----- Excerpted text

In a town of imported celebs, Red Auerbach is the District’s real deal.

The lobby of the New Mexico Avenue office building in Wesley Heights has an exotic aroma: a mixture of delicacies from the adjoining upscale food emporium and the redolence of a Hoyo de Monterrey. None of the building’s occupants complain about the notorious habit of tenant Red Auerbach, ranked by Cigar Aficionado as the eighth most famous cigar smoker in history. (Winston Churchill was No. 1, Groucho Marx No. 11.) The menu of Legal Sea Foods in Boston says, “No cigar or pipe smoking, except for Red Auerbach”; the 84-year-old legend appears to have been granted a similar de facto exemption from D.C.’s anti-smoking ordinances.

Auerbach’s second-floor office consists of one modest-sized room. His name is on the door. There is no secretary: If you knock on the door and Auerbach is in residence, you are greeted by the man himself.

The walls are crammed with pictures of Bill Russell, Bob Cousy, John Havlicek, Tom Heinsohn, Sam Jones, and other Boston Celtics, the team he coached to eight National Basketball Association championships in a row between 1959 and 1966—a record that will never, ever, be broken. In a corner is a replica of the statue of a seated Auerbach (with cigar) that greets visitors to Faneuil Hall, the Boston market built in 1742.

Auerbach’s memory seemingly is intact. He sees and hears just fine. His handshake is firm. He chooses his words carefully, speaking each slowly with a scratchy Runyonesque voice that retains his native Brooklyn. And he does not suffer fools.

“I hate to upset you, but that’s an awful dumb question,” Auerbach chuckles, not unkindly. He has been asked to name the players of his era who had the skill and athleticism to match up with Allen Iverson and other current NBA stars. “There is no man in his right mind who has seen them play who can say that Russell, Wilt Chamberlain, Oscar Robertson, Jerry West, Bob Cousy, Elgin Baylor, Bob Pettit, Dolph Schayes, Nate Thurmond—and I could go on and on and on—would not be stars in today’s game.” He pauses. “The only difference between those athletes of then and the ones today is the fact that there are more of them today.”

----------
----- Data provided

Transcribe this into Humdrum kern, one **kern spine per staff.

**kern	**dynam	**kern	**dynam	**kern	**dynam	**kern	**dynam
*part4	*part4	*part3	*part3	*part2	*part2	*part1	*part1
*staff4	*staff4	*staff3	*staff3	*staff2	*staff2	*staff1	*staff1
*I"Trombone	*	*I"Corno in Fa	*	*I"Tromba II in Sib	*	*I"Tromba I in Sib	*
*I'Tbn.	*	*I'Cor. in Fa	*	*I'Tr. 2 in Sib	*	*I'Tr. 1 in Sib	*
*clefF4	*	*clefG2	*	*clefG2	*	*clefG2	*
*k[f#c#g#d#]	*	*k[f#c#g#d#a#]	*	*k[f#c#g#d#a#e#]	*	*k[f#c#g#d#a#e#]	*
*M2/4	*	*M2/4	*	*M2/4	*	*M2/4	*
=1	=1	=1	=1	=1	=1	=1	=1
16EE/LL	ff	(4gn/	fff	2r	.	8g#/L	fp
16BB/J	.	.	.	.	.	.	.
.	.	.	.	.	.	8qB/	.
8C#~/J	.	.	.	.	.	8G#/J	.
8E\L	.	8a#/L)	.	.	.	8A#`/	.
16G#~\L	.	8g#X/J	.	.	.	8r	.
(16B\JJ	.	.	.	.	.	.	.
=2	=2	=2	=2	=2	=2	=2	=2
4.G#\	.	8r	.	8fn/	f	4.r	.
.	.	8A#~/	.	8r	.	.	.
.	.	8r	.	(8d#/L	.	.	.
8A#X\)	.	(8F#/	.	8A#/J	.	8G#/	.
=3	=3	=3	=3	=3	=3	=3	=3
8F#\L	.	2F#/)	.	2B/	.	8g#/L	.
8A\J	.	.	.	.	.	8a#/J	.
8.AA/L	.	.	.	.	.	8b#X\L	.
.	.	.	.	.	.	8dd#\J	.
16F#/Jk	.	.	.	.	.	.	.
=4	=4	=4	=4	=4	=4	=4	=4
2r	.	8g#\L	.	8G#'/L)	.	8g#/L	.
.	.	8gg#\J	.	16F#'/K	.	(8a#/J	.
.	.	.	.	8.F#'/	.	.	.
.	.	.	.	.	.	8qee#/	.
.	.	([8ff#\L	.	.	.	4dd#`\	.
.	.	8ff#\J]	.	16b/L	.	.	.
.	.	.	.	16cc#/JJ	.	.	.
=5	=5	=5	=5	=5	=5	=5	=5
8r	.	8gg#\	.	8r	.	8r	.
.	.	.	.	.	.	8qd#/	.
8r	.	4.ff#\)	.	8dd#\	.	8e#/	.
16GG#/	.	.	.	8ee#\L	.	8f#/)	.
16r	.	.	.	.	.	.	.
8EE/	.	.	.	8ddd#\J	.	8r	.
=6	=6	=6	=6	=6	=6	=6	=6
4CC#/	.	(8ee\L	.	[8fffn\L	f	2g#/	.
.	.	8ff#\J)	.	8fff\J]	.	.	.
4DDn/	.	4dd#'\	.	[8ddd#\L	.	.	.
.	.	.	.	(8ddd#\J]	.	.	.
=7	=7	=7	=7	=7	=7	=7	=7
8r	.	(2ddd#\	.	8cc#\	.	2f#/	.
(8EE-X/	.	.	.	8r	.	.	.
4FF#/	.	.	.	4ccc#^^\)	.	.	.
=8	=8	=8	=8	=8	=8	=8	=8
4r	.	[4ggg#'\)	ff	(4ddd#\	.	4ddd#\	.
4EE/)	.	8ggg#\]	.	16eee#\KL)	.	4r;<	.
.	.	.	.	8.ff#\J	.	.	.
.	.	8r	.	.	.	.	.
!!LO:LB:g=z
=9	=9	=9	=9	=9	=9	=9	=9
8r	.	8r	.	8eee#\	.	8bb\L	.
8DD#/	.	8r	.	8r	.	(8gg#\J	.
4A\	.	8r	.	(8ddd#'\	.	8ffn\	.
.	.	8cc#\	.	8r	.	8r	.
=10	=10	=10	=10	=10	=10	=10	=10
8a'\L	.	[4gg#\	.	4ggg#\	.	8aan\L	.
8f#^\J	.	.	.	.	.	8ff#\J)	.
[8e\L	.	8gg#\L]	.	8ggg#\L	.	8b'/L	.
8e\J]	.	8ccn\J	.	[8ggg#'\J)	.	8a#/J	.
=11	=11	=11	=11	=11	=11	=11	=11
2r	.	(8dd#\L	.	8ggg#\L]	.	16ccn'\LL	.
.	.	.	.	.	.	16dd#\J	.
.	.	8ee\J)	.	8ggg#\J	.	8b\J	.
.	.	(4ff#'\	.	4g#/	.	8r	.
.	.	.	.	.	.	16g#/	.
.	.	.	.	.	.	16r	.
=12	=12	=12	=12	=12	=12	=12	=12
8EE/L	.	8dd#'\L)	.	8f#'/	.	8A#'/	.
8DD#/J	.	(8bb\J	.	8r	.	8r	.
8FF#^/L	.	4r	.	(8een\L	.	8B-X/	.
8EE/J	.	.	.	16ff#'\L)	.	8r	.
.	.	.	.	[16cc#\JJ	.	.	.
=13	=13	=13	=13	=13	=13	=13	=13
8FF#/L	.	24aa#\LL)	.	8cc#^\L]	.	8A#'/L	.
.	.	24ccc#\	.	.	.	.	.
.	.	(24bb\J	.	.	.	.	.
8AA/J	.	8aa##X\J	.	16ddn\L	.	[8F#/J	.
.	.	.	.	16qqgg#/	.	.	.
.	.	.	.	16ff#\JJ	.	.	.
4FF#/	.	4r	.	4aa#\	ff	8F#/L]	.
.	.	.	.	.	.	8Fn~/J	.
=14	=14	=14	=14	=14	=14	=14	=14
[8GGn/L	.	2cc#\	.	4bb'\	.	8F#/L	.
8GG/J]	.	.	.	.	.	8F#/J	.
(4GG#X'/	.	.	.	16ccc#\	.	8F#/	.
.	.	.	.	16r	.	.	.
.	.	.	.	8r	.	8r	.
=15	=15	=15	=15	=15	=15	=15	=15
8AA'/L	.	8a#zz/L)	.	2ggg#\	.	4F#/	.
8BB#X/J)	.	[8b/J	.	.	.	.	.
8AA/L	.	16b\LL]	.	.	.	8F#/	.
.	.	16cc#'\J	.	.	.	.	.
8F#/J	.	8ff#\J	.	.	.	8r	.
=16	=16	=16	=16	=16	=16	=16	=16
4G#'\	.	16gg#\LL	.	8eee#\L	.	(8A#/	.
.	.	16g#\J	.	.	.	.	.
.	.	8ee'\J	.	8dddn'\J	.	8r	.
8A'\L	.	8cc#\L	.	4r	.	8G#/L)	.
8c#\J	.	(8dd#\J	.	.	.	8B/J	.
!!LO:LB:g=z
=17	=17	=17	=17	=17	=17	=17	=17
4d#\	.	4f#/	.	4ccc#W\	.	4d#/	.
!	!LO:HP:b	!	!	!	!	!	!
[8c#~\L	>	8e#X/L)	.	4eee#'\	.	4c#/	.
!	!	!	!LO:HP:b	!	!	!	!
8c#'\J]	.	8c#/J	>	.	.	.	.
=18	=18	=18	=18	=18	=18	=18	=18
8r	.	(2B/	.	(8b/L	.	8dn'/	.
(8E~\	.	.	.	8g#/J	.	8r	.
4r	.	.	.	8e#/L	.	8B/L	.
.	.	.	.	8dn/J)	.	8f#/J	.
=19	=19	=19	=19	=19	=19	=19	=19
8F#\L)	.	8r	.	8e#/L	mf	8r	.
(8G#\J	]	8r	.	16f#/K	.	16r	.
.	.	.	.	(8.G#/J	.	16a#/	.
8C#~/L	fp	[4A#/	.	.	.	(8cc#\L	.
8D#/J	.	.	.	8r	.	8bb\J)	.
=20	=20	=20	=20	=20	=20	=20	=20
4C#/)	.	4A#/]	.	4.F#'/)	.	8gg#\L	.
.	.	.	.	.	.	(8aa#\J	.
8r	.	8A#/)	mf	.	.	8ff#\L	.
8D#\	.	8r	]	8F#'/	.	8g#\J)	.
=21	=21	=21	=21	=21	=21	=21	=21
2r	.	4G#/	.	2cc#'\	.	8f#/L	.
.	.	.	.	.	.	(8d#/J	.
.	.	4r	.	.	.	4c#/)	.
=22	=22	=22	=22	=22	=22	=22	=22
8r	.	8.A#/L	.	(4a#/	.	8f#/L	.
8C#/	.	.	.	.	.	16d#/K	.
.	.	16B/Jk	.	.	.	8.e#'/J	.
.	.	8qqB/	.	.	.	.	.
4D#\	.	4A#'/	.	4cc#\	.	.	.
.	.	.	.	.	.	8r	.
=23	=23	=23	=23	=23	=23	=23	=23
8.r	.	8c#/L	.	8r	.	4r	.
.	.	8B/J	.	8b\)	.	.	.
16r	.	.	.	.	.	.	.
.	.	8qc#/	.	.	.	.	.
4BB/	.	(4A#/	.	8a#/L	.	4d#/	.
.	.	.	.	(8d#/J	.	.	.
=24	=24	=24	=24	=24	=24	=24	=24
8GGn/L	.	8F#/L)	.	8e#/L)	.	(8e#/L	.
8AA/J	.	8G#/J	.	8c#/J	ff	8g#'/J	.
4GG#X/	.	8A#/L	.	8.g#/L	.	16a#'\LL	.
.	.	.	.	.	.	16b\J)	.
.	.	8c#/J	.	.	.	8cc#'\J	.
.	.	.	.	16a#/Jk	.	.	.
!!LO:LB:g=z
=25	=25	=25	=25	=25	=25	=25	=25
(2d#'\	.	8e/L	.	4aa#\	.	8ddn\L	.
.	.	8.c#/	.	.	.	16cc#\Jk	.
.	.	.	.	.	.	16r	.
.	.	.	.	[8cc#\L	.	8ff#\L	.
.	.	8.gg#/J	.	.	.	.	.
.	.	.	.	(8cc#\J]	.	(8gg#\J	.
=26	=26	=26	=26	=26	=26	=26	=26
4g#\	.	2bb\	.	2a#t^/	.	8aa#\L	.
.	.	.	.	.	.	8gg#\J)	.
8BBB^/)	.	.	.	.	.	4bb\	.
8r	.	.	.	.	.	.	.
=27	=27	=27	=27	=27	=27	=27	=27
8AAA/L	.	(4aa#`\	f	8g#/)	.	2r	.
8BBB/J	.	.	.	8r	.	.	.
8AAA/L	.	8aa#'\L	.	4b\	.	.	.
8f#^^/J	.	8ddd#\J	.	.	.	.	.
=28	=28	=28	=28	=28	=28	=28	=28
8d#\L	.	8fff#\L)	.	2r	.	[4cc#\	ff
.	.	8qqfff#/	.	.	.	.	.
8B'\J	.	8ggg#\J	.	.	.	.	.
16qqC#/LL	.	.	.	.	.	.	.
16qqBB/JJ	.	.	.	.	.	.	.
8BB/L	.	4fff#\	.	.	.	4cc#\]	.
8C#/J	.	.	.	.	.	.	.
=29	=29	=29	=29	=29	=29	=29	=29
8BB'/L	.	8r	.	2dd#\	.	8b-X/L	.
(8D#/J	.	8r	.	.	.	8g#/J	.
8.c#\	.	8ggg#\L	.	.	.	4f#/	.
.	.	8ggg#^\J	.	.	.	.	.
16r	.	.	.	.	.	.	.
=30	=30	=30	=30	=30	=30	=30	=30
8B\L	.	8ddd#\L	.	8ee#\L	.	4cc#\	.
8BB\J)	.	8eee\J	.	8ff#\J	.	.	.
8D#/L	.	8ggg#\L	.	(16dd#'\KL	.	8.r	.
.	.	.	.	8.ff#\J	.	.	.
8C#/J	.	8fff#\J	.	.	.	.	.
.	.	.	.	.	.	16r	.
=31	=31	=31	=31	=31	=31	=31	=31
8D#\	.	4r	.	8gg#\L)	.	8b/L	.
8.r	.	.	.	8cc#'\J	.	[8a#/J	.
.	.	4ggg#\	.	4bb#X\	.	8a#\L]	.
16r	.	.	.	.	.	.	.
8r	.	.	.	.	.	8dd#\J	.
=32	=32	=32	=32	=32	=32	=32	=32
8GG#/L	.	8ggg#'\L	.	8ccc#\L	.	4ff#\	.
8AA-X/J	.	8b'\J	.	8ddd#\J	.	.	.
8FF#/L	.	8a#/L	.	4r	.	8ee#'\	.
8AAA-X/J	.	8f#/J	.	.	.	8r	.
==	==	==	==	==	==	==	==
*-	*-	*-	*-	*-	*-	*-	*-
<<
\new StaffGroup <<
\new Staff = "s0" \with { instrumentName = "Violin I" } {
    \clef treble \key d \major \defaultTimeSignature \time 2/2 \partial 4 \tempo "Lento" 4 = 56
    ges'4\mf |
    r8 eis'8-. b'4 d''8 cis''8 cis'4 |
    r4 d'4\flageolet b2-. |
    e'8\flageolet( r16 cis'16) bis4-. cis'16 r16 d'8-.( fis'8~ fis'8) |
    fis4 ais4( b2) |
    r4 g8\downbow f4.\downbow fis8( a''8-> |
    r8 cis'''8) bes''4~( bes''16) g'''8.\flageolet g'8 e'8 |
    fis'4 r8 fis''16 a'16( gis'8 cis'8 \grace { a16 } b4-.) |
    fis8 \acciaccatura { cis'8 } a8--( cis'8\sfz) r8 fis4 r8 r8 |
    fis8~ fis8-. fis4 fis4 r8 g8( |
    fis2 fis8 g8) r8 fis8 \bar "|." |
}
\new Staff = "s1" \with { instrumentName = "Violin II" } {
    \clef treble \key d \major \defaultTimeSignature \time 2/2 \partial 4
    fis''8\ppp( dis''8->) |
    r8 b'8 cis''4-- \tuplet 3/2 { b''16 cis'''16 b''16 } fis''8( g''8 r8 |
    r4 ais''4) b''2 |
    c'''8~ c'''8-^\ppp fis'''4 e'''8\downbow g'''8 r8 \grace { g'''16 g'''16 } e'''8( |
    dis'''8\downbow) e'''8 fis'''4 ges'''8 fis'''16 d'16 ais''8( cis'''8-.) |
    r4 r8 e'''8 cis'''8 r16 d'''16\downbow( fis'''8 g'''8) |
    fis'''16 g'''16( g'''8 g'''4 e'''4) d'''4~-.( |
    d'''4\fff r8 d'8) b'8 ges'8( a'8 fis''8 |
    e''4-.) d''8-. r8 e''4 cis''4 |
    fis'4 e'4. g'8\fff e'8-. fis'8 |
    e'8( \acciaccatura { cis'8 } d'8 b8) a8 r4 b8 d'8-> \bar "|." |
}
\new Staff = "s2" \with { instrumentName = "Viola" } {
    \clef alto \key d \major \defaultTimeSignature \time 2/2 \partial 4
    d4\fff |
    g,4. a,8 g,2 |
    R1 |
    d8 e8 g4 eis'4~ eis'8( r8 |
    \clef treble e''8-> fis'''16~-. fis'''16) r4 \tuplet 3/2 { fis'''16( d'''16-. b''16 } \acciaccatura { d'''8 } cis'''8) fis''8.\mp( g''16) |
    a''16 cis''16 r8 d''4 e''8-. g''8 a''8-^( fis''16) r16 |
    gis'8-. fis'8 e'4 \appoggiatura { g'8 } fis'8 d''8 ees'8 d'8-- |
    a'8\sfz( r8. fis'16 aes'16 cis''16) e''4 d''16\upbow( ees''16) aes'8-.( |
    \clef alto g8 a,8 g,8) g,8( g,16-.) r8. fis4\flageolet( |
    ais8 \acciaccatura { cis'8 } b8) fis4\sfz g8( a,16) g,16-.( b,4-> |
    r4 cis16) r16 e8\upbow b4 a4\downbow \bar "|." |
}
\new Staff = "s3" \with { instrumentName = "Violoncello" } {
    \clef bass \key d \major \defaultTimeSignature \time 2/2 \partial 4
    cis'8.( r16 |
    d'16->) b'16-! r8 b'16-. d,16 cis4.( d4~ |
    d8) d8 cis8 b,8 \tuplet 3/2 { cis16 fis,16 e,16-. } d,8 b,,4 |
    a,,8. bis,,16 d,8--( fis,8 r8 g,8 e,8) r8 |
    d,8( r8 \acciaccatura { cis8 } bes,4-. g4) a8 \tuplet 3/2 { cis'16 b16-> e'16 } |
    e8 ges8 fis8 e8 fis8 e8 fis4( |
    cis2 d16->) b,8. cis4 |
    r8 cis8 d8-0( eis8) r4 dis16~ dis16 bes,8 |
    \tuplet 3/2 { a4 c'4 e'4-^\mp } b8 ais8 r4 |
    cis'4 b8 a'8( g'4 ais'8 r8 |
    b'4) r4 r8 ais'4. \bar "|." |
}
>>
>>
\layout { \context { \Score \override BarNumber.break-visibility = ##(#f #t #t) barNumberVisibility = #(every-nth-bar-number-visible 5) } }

----------

| Task set |
(a) Write out the stretch of the Red Auerbach profile from "The walls are" through "built in 1742.".
(b) For each statement, answer yes or no as to whether the Red Auerbach profile agrees with it, and quote the words from the profile that decide it. (i) Auerbach has a secretary who greets visitors at his office. (ii) Cigar Aficionado ranked Auerbach the eighth most famous cigar smoker in history. (iii) Auerbach's office is on the third floor.
These rows were taken from a different source.

| The replies |
(a)
The walls are crammed with pictures of Bill Russell, Bob Cousy, John Havlicek, Tom Heinsohn, Sam Jones, and other Boston Celtics, the team he coached to eight National Basketball Association championships in a row between 1959 and 1966—a record that will never, ever, be broken. In a corner is a replica of the statue of a seated Auerbach (with cigar) that greets visitors to Faneuil Hall, the Boston market built in 1742.

(b)
(i) No: "There is no secretary: If you knock on the door and Auerbach is in residence, you are greeted by the man himself."
(ii) Yes: "ranked by Cigar Aficionado as the eighth most famous cigar smoker in history"
(iii) No: "Auerbach’s second-floor office consists of one modest-sized room."